• [Problem to work on]
Reproduce the entries below verbatim, from their first line through the line that contains "family: Curculionidae", including both of those lines.

[Extracted data entries]
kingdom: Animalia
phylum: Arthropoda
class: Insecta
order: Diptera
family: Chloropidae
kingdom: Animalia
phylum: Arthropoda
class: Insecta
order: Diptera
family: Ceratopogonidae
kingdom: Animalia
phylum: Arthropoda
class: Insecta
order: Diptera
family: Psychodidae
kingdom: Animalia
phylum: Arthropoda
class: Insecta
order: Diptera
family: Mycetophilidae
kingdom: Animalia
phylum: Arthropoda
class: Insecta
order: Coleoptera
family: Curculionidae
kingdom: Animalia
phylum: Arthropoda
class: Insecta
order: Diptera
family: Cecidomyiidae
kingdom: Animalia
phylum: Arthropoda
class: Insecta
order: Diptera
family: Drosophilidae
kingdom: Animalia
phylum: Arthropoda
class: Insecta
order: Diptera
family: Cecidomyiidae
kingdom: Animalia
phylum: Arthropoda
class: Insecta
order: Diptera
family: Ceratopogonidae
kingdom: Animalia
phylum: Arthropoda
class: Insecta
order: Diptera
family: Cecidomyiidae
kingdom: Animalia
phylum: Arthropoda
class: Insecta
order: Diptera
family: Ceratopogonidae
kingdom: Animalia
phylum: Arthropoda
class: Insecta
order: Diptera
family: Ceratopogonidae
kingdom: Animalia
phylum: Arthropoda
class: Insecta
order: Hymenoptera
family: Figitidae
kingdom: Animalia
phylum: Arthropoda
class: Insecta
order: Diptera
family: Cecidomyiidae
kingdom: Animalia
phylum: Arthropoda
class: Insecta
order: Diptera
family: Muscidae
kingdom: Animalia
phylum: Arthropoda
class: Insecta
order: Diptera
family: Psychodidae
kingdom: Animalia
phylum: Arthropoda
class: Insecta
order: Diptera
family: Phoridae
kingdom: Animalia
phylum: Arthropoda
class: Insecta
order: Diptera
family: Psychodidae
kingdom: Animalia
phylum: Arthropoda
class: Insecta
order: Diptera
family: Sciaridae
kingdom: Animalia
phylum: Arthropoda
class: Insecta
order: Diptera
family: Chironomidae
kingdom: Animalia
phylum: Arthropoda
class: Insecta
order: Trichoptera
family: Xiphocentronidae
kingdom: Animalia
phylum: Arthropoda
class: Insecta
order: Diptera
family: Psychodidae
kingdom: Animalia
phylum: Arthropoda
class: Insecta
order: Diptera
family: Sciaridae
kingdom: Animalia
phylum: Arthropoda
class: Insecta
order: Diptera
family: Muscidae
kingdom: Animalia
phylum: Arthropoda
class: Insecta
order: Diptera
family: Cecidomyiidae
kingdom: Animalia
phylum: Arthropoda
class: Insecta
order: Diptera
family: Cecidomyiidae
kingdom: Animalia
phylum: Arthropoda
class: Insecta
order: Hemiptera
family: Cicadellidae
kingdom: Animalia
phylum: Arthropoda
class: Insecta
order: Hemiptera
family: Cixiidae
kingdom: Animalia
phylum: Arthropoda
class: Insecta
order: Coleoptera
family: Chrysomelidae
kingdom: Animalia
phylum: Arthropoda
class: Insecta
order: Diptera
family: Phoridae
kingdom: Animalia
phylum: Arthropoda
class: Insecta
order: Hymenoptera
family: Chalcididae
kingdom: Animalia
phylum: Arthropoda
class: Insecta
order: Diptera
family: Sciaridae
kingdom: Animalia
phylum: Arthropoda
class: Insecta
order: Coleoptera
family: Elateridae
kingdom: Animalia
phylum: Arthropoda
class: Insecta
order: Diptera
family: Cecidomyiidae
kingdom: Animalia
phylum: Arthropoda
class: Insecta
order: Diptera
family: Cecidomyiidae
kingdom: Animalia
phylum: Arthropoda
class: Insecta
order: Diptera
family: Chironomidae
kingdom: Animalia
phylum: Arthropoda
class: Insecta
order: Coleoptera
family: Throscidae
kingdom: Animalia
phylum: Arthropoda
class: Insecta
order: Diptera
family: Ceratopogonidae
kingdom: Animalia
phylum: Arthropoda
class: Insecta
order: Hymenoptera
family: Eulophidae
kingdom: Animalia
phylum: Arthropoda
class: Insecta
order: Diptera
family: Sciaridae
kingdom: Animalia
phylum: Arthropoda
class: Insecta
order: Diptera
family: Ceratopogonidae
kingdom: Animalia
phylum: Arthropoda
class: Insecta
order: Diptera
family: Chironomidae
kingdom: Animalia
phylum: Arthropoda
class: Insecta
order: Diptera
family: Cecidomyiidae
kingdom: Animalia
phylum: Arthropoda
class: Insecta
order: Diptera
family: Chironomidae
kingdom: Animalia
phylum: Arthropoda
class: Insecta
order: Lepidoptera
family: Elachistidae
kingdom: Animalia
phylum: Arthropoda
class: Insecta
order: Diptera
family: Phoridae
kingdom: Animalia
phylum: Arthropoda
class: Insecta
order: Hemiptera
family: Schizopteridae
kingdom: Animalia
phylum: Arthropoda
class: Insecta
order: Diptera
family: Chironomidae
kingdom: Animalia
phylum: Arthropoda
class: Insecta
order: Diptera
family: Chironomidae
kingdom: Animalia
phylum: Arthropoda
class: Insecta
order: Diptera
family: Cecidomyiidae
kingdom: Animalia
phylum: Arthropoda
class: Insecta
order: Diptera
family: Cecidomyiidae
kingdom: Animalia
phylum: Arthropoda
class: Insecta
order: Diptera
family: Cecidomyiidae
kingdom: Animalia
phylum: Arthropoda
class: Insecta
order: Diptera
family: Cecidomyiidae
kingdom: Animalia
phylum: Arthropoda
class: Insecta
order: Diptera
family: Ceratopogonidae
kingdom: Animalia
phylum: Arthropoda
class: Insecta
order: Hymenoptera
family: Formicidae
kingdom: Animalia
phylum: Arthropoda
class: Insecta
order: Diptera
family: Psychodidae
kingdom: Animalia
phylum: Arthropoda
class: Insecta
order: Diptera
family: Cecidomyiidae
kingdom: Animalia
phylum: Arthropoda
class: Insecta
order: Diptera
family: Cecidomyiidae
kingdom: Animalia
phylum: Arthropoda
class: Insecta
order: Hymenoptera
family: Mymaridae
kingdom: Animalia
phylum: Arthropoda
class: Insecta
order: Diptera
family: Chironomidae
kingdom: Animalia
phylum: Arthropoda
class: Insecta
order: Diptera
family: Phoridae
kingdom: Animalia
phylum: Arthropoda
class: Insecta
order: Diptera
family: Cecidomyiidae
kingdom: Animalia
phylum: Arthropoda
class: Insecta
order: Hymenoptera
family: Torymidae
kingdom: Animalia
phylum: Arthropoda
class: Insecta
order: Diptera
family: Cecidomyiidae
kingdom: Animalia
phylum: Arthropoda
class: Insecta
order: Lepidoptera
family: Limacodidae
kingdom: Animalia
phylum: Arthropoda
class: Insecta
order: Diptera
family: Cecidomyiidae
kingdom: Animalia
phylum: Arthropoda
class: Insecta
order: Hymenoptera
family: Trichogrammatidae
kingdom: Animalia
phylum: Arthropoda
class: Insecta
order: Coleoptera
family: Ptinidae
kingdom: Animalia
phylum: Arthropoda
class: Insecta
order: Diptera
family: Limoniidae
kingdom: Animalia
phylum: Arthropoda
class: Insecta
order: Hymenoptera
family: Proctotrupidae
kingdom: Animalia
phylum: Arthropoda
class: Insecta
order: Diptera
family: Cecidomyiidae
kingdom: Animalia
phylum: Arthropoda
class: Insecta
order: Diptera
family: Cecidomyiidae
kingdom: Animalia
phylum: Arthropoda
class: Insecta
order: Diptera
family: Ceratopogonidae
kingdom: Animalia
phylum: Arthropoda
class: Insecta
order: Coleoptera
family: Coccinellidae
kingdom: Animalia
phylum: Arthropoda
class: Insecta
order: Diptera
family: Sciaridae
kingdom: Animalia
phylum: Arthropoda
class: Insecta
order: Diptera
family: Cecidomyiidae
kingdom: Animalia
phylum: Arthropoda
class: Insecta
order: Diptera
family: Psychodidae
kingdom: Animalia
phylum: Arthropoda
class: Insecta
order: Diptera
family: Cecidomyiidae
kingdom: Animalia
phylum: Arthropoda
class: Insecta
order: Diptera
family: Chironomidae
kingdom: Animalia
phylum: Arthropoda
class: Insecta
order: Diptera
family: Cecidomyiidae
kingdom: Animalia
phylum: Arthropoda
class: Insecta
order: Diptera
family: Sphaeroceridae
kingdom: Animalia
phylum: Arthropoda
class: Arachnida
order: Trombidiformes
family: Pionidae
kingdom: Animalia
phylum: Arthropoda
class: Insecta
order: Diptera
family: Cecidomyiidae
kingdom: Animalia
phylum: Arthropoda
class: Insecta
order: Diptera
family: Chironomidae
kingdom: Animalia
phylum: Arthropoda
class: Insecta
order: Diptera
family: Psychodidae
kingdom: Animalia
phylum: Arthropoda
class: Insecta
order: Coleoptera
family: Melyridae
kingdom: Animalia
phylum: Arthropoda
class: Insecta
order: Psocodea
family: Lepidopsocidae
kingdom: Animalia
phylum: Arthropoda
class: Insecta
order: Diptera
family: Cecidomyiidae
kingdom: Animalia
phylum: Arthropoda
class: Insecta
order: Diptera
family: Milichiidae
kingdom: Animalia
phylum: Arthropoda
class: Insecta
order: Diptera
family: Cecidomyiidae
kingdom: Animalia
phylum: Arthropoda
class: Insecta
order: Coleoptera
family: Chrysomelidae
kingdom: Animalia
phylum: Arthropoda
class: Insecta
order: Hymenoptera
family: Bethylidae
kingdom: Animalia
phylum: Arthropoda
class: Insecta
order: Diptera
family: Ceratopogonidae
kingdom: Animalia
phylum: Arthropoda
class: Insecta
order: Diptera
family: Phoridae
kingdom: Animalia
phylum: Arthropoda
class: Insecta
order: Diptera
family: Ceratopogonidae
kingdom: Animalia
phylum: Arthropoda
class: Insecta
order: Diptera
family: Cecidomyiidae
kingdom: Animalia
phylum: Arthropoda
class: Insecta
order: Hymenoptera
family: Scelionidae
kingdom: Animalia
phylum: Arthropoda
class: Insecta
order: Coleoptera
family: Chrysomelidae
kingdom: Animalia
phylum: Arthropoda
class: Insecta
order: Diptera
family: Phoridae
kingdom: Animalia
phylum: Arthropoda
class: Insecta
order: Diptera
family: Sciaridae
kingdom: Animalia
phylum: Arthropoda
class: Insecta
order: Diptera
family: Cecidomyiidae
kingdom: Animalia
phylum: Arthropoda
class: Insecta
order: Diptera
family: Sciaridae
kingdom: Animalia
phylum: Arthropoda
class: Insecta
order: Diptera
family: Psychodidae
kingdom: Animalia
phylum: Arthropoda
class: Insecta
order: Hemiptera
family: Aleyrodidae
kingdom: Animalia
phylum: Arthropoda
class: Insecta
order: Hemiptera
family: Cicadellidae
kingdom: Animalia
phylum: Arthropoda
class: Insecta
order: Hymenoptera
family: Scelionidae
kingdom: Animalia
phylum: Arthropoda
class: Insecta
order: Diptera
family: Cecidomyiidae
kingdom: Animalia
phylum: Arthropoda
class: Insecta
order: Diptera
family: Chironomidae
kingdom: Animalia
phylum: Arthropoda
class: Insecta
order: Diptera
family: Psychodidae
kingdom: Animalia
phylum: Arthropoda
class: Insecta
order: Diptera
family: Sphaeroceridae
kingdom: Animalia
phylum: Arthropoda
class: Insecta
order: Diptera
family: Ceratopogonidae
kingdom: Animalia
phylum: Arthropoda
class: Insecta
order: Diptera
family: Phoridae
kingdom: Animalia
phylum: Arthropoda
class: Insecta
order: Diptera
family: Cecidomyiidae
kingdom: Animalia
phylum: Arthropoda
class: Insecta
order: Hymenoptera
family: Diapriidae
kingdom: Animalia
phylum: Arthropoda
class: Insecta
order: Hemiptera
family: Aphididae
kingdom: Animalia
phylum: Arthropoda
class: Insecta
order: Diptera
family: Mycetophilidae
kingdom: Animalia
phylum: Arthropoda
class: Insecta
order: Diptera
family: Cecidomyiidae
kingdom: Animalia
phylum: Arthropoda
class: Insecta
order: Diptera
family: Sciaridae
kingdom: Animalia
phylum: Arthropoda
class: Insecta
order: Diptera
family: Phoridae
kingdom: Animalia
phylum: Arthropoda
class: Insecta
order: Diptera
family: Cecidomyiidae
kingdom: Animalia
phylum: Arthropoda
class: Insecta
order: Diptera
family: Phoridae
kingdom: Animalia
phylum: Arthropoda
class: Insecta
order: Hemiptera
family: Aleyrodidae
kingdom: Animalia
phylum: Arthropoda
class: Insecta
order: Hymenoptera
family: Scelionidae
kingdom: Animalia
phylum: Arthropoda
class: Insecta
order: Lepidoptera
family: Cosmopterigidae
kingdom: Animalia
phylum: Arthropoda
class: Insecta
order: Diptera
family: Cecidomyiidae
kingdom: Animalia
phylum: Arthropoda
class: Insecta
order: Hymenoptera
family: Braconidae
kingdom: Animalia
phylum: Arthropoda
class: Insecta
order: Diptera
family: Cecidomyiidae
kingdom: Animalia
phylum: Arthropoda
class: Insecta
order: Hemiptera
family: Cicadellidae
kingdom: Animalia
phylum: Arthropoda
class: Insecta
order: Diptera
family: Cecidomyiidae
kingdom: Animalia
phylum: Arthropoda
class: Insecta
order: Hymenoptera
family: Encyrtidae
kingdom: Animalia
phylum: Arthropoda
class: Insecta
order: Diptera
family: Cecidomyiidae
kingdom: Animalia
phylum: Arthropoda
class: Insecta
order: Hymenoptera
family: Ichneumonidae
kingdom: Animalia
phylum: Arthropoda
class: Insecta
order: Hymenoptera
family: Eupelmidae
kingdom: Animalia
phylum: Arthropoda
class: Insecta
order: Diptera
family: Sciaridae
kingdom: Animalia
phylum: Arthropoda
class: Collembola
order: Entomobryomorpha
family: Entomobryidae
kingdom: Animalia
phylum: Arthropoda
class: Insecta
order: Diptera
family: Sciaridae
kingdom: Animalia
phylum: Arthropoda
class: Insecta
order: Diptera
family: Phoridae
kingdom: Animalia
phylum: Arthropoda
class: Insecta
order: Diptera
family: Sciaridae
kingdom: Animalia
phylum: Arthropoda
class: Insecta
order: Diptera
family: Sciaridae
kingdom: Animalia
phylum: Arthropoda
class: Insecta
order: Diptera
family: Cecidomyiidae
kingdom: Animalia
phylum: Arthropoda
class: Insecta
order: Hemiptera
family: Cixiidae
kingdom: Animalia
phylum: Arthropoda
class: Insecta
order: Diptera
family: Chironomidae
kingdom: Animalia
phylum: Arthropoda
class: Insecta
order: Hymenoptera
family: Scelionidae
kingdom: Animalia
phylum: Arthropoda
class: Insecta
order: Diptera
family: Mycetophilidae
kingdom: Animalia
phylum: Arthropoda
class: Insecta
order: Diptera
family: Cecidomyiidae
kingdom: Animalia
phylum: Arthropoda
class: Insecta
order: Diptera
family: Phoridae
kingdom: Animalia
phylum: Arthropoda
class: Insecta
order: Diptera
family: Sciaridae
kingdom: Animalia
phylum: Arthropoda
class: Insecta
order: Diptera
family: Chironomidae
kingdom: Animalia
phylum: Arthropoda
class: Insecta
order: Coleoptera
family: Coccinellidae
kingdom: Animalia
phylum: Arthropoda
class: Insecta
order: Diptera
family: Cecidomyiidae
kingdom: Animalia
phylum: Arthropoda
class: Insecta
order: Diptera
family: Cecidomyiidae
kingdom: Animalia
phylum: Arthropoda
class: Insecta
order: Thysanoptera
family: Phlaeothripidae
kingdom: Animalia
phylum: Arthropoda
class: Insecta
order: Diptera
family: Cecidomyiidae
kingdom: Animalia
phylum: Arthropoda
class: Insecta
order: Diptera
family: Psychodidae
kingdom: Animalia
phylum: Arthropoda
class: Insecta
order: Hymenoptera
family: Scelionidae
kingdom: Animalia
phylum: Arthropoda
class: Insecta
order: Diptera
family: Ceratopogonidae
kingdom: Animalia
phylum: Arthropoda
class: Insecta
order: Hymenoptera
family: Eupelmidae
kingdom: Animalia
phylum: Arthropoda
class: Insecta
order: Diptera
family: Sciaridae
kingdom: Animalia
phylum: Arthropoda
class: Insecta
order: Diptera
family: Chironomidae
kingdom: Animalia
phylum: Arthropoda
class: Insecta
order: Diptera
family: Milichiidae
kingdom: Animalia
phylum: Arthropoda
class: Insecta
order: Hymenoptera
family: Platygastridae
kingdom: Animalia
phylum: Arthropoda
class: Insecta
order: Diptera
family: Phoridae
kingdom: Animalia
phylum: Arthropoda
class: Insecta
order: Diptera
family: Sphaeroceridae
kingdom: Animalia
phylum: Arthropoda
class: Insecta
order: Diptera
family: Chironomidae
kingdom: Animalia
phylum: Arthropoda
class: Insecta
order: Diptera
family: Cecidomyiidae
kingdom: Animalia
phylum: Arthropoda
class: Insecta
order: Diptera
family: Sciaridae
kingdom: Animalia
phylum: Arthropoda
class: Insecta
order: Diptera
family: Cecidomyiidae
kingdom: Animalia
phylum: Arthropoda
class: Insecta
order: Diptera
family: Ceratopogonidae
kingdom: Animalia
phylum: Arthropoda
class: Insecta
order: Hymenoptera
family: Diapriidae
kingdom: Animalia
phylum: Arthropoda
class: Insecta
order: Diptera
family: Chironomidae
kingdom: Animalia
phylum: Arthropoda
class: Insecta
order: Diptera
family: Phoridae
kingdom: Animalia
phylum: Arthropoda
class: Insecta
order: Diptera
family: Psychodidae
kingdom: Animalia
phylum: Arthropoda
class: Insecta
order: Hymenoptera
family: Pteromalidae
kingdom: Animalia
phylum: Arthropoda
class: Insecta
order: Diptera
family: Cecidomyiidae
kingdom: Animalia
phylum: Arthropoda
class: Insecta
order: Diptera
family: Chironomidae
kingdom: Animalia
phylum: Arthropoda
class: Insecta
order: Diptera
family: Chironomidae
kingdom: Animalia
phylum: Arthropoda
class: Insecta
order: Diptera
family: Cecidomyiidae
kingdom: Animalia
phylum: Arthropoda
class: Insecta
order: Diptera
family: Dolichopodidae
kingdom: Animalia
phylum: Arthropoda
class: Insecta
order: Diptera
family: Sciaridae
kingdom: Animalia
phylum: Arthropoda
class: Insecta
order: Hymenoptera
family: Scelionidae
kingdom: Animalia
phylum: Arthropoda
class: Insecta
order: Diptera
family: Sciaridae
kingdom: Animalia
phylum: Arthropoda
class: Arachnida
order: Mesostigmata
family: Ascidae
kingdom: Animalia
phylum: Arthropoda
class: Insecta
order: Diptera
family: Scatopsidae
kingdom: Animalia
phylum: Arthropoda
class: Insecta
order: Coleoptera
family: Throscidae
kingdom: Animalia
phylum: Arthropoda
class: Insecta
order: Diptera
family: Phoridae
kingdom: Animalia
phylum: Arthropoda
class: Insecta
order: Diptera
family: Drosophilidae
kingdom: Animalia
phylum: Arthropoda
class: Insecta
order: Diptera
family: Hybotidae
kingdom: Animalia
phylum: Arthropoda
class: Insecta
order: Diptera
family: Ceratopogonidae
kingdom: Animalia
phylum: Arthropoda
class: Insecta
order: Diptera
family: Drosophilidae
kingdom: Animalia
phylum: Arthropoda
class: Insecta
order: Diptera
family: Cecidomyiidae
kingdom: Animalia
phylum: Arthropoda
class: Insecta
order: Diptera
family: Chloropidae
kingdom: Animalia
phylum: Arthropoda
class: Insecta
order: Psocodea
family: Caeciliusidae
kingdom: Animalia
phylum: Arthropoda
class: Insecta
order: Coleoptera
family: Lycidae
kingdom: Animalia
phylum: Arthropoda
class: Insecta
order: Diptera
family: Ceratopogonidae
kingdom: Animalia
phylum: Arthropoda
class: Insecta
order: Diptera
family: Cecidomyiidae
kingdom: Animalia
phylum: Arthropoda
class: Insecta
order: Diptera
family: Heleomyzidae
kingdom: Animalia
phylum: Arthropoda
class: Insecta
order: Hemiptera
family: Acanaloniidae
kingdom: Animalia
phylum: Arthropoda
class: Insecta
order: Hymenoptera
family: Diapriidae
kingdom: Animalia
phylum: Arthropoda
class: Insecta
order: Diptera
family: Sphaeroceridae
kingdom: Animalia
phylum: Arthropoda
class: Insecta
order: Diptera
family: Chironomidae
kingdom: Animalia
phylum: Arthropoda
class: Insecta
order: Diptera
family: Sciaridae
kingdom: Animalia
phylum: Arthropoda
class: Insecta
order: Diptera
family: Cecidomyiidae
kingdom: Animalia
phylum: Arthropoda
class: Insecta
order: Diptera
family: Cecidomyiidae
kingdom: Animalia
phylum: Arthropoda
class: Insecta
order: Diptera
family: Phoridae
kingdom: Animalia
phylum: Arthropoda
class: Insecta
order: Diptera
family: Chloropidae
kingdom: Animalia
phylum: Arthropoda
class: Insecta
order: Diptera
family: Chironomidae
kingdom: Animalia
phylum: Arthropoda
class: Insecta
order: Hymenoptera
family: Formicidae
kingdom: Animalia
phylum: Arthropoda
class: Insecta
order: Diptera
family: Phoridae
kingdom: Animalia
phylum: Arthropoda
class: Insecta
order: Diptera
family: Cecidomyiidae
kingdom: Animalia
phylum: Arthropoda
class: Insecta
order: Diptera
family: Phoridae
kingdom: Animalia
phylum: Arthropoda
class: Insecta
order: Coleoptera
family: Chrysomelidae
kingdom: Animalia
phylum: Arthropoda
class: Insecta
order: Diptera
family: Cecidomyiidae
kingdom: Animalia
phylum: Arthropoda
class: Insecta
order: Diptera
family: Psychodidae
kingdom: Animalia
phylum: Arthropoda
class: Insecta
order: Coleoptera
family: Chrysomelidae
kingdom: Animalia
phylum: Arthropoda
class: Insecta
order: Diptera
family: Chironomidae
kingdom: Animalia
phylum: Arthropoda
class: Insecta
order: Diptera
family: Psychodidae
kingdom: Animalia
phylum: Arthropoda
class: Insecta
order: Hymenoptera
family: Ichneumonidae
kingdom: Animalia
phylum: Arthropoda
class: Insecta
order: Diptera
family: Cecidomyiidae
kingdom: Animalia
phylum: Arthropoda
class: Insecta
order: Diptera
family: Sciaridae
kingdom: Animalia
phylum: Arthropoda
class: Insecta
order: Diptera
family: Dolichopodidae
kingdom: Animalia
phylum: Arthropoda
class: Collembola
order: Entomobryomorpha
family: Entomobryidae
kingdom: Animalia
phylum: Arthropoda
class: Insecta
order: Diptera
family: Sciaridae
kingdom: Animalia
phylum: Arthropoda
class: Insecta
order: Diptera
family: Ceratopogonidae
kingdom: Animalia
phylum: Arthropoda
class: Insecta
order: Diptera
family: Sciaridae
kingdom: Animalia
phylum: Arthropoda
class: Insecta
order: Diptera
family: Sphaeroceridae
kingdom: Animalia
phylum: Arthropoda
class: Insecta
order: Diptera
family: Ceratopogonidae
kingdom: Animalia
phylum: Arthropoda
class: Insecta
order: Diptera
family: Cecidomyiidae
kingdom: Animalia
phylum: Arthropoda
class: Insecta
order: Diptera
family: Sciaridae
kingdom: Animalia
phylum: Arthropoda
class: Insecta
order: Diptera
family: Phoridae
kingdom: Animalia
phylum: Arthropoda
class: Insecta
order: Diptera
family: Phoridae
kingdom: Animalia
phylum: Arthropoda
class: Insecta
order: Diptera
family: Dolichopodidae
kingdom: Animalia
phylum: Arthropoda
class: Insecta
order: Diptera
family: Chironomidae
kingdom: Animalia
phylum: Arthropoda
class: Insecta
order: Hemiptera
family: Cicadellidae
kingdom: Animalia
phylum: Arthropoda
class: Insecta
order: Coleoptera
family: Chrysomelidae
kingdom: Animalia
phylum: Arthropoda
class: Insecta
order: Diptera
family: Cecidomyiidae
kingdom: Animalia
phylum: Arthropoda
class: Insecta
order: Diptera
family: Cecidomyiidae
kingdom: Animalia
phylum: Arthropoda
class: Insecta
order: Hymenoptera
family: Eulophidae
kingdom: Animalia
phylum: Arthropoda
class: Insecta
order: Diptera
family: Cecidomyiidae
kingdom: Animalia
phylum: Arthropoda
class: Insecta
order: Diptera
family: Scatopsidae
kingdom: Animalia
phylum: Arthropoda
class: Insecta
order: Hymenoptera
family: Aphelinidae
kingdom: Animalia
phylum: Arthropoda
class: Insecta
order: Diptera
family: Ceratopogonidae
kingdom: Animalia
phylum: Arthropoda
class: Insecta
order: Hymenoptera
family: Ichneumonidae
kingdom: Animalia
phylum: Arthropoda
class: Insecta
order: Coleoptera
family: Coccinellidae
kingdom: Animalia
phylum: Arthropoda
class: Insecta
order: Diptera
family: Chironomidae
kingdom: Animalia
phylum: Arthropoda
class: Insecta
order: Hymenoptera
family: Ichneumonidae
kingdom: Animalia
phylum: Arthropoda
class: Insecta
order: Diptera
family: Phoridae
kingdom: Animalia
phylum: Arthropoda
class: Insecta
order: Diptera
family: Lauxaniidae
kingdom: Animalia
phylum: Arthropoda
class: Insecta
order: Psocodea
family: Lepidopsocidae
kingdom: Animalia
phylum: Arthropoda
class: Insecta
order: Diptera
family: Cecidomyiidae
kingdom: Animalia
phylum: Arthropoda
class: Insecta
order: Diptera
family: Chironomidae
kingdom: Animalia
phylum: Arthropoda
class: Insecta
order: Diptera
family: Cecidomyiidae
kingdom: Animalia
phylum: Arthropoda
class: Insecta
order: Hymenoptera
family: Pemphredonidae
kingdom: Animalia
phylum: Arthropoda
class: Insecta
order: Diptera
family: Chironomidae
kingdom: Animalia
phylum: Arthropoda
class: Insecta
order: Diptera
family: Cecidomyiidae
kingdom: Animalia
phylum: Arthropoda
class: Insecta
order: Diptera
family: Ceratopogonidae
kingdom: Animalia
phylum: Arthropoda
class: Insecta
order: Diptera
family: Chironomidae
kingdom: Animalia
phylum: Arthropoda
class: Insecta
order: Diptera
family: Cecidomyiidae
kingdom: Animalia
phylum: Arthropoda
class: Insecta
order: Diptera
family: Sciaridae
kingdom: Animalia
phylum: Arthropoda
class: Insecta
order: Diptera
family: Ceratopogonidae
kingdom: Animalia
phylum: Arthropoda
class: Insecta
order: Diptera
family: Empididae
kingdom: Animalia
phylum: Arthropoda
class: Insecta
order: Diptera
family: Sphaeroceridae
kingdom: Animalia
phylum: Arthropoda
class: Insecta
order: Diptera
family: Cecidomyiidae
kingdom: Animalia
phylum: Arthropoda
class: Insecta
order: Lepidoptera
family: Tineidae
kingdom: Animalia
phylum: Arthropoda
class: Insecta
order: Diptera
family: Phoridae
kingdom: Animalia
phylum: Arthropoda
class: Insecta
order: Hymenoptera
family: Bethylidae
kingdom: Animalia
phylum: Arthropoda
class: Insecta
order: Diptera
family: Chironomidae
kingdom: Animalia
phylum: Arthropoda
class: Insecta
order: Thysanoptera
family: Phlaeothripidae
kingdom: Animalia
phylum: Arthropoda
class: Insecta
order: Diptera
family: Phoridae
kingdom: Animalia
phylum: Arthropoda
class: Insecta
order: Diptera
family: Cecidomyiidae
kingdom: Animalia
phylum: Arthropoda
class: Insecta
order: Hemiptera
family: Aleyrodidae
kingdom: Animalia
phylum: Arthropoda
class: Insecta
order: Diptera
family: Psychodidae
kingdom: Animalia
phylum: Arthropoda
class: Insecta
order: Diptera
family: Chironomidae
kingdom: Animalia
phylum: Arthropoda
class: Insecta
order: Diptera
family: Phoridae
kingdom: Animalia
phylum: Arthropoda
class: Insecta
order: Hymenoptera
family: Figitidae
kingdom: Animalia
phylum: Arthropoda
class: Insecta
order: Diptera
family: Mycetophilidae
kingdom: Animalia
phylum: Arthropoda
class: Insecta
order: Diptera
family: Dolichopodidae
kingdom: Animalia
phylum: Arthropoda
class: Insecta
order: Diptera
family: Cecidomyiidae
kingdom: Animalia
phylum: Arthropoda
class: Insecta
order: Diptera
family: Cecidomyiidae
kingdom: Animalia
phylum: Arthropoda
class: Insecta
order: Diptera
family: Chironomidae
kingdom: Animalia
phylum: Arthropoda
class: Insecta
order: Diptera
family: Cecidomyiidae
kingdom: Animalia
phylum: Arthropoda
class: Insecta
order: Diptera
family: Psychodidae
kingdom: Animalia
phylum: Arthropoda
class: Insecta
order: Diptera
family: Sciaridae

• [Response]
kingdom: Animalia
phylum: Arthropoda
class: Insecta
order: Diptera
family: Chloropidae
kingdom: Animalia
phylum: Arthropoda
class: Insecta
order: Diptera
family: Ceratopogonidae
kingdom: Animalia
phylum: Arthropoda
class: Insecta
order: Diptera
family: Psychodidae
kingdom: Animalia
phylum: Arthropoda
class: Insecta
order: Diptera
family: Mycetophilidae
kingdom: Animalia
phylum: Arthropoda
class: Insecta
order: Coleoptera
family: Curculionidae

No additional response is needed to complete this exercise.